◆ ASSIGNMENT
What you return must match the records word for word.

(Data items)
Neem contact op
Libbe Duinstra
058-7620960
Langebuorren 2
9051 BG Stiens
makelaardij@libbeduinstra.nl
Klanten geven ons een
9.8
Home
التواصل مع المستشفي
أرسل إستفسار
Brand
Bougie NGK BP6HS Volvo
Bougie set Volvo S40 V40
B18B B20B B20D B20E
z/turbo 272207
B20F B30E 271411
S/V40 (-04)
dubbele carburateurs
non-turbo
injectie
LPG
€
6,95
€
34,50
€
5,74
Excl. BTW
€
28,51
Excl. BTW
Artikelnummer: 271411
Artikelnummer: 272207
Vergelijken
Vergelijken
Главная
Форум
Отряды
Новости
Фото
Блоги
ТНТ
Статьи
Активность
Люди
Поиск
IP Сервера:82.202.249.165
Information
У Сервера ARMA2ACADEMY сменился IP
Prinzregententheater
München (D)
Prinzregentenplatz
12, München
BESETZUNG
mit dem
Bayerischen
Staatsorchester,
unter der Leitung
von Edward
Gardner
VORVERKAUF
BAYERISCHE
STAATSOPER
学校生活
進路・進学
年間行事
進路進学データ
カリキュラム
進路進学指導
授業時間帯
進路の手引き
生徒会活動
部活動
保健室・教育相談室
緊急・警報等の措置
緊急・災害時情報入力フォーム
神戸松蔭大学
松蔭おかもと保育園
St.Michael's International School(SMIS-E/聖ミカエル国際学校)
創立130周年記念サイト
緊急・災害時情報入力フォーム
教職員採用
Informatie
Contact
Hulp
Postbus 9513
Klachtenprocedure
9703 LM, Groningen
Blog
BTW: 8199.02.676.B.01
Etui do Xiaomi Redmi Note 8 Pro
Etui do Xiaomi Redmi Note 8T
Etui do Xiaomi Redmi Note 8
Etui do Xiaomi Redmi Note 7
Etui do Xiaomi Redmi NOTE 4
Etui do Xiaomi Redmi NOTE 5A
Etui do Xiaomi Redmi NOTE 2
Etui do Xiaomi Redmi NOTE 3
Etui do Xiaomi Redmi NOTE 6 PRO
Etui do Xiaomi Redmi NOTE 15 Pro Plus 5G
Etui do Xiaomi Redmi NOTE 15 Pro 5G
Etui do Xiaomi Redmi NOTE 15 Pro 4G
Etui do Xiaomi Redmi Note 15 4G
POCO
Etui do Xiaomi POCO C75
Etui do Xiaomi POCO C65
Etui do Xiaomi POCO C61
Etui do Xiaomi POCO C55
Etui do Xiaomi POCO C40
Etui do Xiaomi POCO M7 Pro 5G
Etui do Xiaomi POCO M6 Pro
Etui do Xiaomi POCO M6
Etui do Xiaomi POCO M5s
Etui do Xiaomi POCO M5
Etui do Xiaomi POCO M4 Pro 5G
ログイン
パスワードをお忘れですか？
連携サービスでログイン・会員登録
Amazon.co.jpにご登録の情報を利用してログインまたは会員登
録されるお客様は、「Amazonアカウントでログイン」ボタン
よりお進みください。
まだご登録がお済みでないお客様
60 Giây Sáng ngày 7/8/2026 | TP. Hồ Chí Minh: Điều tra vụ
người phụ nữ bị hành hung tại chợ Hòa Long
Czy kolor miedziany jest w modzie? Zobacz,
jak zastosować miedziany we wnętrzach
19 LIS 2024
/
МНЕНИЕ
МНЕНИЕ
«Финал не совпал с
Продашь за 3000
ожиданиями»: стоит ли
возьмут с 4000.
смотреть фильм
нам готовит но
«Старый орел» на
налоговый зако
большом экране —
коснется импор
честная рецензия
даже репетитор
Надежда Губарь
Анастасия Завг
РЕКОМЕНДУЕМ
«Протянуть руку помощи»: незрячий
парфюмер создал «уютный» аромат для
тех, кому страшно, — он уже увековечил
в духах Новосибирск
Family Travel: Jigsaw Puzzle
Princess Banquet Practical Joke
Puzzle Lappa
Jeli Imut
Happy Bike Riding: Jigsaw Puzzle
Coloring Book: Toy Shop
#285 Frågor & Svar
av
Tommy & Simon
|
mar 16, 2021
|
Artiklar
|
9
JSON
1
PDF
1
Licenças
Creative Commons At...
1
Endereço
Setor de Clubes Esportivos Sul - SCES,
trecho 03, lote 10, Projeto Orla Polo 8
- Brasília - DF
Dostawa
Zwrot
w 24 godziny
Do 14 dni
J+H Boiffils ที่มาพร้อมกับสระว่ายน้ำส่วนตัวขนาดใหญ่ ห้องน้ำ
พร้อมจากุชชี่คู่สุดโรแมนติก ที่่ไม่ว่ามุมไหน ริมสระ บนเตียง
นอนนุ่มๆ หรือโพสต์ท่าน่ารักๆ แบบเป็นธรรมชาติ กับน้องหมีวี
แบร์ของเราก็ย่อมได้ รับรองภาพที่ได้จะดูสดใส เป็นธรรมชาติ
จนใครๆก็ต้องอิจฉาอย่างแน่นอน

◆ TASK OUTPUT
Neem contact op
Libbe Duinstra
058-7620960
Langebuorren 2
9051 BG Stiens
makelaardij@libbeduinstra.nl
Klanten geven ons een
9.8
Home
التواصل مع المستشفي
أرسل إستفسار
Brand
Bougie NGK BP6HS Volvo
Bougie set Volvo S40 V40
B18B B20B B20D B20E
z/turbo 272207
B20F B30E 271411
S/V40 (-04)
dubbele carburateurs
non-turbo
injectie
LPG
€
6,95
€
34,50
€
5,74
Excl. BTW
€
28,51
Excl. BTW
Artikelnummer: 271411
Artikelnummer: 272207
Vergelijken
Vergelijken
Главная
Форум
Отряды
Новости
Фото
Блоги
ТНТ
Статьи
Активность
Люди
Поиск
IP Сервера:82.202.249.165
Information
У Сервера ARMA2ACADEMY сменился IP
Prinzregententheater
München (D)
Prinzregentenplatz
12, München
BESETZUNG
mit dem
Bayerischen
Staatsorchester,
unter der Leitung
von Edward
Gardner
VORVERKAUF
BAYERISCHE
STAATSOPER
学校生活
進路・進学
年間行事
進路進学データ
カリキュラム
進路進学指導
授業時間帯
進路の手引き
生徒会活動
部活動
保健室・教育相談室
緊急・警報等の措置
緊急・災害時情報入力フォーム
神戸松蔭大学
松蔭おかもと保育園
St.Michael's International School(SMIS-E/聖ミカエル国際学校)
創立130周年記念サイト
緊急・災害時情報入力フォーム
教職員採用
Informatie
Contact
Hulp
Postbus 9513
Klachtenprocedure
9703 LM, Groningen
Blog
BTW: 8199.02.676.B.01
Etui do Xiaomi Redmi Note 8 Pro
Etui do Xiaomi Redmi Note 8T
Etui do Xiaomi Redmi Note 8
Etui do Xiaomi Redmi Note 7
Etui do Xiaomi Redmi NOTE 4
Etui do Xiaomi Redmi NOTE 5A
Etui do Xiaomi Redmi NOTE 2
Etui do Xiaomi Redmi NOTE 3
Etui do Xiaomi Redmi NOTE 6 PRO
Etui do Xiaomi Redmi NOTE 15 Pro Plus 5G
Etui do Xiaomi Redmi NOTE 15 Pro 5G
Etui do Xiaomi Redmi NOTE 15 Pro 4G
Etui do Xiaomi Redmi Note 15 4G
POCO
Etui do Xiaomi POCO C75
Etui do Xiaomi POCO C65
Etui do Xiaomi POCO C61
Etui do Xiaomi POCO C55
Etui do Xiaomi POCO C40
Etui do Xiaomi POCO M7 Pro 5G
Etui do Xiaomi POCO M6 Pro
Etui do Xiaomi POCO M6
Etui do Xiaomi POCO M5s
Etui do Xiaomi POCO M5
Etui do Xiaomi POCO M4 Pro 5G
ログイン
パスワードをお忘れですか？
連携サービスでログイン・会員登録
Amazon.co.jpにご登録の情報を利用してログインまたは会員登
録されるお客様は、「Amazonアカウントでログイン」ボタン
よりお進みください。
まだご登録がお済みでないお客様
60 Giây Sáng ngày 7/8/2026 | TP. Hồ Chí Minh: Điều tra vụ
người phụ nữ bị hành hung tại chợ Hòa Long
Czy kolor miedziany jest w modzie? Zobacz,
jak zastosować miedziany we wnętrzach
19 LIS 2024
/
МНЕНИЕ
МНЕНИЕ
«Финал не совпал с
Продашь за 3000
ожиданиями»: стоит ли
возьмут с 4000.
смотреть фильм
нам готовит но
«Старый орел» на
налоговый зако
большом экране —
коснется импор
честная рецензия
даже репетитор
Надежда Губарь
Анастасия Завг
РЕКОМЕНДУЕМ
«Протянуть руку помощи»: незрячий
парфюмер создал «уютный» аромат для
тех, кому страшно, — он уже увековечил
в духах Новосибирск
Family Travel: Jigsaw Puzzle
Princess Banquet Practical Joke
Puzzle Lappa
Jeli Imut
Happy Bike Riding: Jigsaw Puzzle
Coloring Book: Toy Shop
#285 Frågor & Svar
av
Tommy & Simon
|
mar 16, 2021
|
Artiklar
|
9
JSON
1
PDF
1
Licenças
Creative Commons At...
1
Endereço
Setor de Clubes Esportivos Sul - SCES,
trecho 03, lote 10, Projeto Orla Polo 8
- Brasília - DF
Dostawa
Zwrot
w 24 godziny
Do 14 dni
J+H Boiffils ที่มาพร้อมกับสระว่ายน้ำส่วนตัวขนาดใหญ่ ห้องน้ำ
พร้อมจากุชชี่คู่สุดโรแมนติก ที่่ไม่ว่ามุมไหน ริมสระ บนเตียง
นอนนุ่มๆ หรือโพสต์ท่าน่ารักๆ แบบเป็นธรรมชาติ กับน้องหมีวี
แบร์ของเราก็ย่อมได้ รับรองภาพที่ได้จะดูสดใส เป็นธรรมชาติ
จนใครๆก็ต้องอิจฉาอย่างแน่นอน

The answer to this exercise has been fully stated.